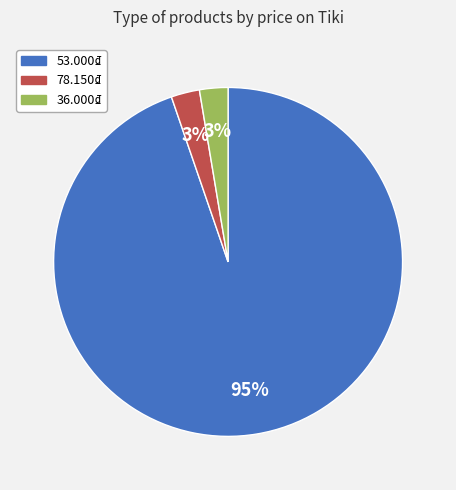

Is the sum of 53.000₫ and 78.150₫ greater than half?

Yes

--

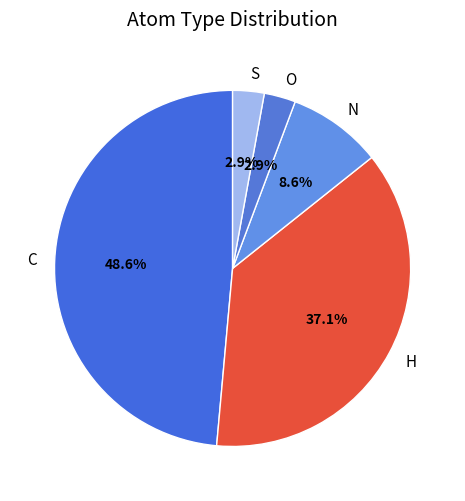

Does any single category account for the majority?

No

--

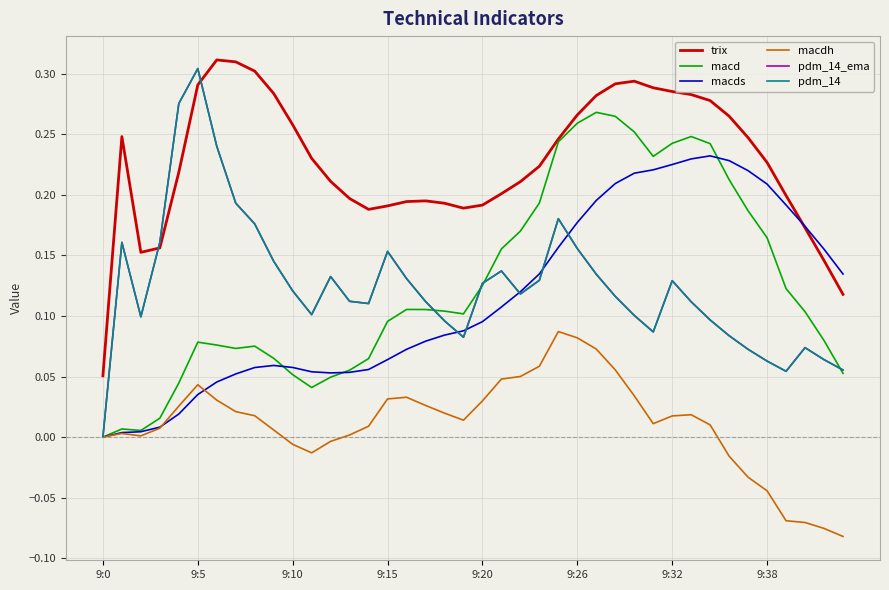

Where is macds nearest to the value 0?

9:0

- [Task instructions]: Show each line of the material above that contains the word "than", treating uppercase and lowercase as different.

- [Task answer]:
Is the sum of 53.000₫ and 78.150₫ greater than half?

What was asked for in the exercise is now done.